After going to the supermarket, Mr. Fu took us on another walk to show us where the bank and post office are. Then, he took us through the outdoor market that winds around right by our apartment. At first, I was a little weary of the market. Not trying to be mean, but a lot of places in China smell bad. There’s a lot of open garbage piles or just weird smells that don’t seem to have a reason or source. Anyway, the market at first reminded me of the market in Uganda. As we got further in, and closer back to our apartment, the market is actually going to be a really good place to go to find fruits and vegetables, and maybe even bread and rolls.
Actually being at my own apartment has made me feel a lot better, much like I thought it would. I feel more settled, and I think I’m going to enjoy living here. I still miss everyone, but I just feel better having my own place and not living out of a suitcase. When I find cool places around here, I know how to get back to them because I live here. The streets are dirty and, at first glance, it kind of looks like I live in the Chinese version of the projects, but keeping things in perspective for the Chinese income instead of the American view of city life, this actually isn’t too bad.

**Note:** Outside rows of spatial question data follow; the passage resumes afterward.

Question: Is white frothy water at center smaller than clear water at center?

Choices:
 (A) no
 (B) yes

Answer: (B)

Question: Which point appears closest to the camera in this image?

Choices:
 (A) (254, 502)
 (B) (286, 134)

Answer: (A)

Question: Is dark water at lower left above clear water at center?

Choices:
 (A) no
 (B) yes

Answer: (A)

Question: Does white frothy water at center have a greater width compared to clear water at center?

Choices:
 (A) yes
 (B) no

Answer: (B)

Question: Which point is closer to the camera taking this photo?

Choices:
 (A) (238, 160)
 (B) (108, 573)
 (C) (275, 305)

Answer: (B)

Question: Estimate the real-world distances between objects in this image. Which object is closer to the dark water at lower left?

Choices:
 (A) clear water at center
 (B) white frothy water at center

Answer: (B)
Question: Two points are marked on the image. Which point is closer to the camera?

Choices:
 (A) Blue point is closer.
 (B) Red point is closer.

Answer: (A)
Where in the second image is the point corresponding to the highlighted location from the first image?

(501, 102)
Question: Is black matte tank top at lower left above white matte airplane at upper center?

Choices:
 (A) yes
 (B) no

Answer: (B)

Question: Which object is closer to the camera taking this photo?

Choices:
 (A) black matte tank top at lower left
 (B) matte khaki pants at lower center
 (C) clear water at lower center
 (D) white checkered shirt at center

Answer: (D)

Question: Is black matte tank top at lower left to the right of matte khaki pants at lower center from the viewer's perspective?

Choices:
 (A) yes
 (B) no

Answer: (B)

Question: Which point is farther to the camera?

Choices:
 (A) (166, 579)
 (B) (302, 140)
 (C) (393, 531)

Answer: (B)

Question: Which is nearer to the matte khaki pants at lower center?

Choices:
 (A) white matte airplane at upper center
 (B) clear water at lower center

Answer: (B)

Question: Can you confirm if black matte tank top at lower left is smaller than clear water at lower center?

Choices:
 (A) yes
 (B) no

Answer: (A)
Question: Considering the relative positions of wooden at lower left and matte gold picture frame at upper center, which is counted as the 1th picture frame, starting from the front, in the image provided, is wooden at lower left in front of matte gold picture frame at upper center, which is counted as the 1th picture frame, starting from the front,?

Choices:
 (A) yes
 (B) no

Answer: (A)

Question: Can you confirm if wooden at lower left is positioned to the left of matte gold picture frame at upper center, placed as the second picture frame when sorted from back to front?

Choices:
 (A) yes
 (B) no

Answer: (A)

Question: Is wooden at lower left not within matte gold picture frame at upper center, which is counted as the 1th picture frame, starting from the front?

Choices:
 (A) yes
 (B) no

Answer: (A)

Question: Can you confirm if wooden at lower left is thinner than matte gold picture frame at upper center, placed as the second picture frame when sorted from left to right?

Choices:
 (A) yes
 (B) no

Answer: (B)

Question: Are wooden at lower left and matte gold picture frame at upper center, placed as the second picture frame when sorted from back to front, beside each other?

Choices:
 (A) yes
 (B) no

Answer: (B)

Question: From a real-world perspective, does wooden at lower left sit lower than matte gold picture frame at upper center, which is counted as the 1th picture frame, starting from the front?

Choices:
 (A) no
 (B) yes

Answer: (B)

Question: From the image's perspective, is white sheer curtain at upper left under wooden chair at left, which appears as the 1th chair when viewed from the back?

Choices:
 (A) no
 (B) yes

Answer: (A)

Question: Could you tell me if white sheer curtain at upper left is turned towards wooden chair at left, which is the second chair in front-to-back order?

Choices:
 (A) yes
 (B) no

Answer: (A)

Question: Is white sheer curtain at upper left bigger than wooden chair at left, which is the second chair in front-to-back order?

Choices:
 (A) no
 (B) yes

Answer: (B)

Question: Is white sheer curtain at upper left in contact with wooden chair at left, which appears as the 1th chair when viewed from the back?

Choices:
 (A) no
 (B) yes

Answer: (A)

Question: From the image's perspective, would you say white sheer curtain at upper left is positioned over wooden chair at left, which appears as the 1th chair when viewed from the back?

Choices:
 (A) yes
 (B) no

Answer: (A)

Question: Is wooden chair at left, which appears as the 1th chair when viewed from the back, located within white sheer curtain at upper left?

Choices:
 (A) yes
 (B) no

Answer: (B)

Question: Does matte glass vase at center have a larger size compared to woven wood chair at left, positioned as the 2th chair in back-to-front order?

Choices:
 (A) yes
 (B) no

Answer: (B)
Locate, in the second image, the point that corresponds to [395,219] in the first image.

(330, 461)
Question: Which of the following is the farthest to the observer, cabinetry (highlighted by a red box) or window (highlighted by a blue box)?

I’m typing this right before Emily, Lauren, and I go back to the supermarket on our own. We’re going to try to find an Ethernet cord and maybe even a wireless router. I don’t know when I’ll be able to post this, but it will obviously be after that point.
At this moment, right now, as I type this, I feel okay. I feel like this next year is going to be an adventure. It’s barely started, and it’s already had such an impact on my world view and what I want for my future. I’m excited. I’m nervous. I’m homesick. But I’m keeping a journal of all the things I see and do so when I do have access to the internet, I can remember the things I see that I want to tell people. It makes me feel closer to home, even if I do look like a weirdo taking out a pen and notebook to jot things down out of the blue. I really don’t care. I’m already used to being stared at, having my picture taken, and being videotaped just for being American in China.
The control freak that I am, I’m starting to learn to let things go. I can’t plan how the next year is going to map out. I can’t possibly now what’s going to happen when I get home. But I can live in the moment and enjoy it, and try my hardest to keep in touch with the people I care about.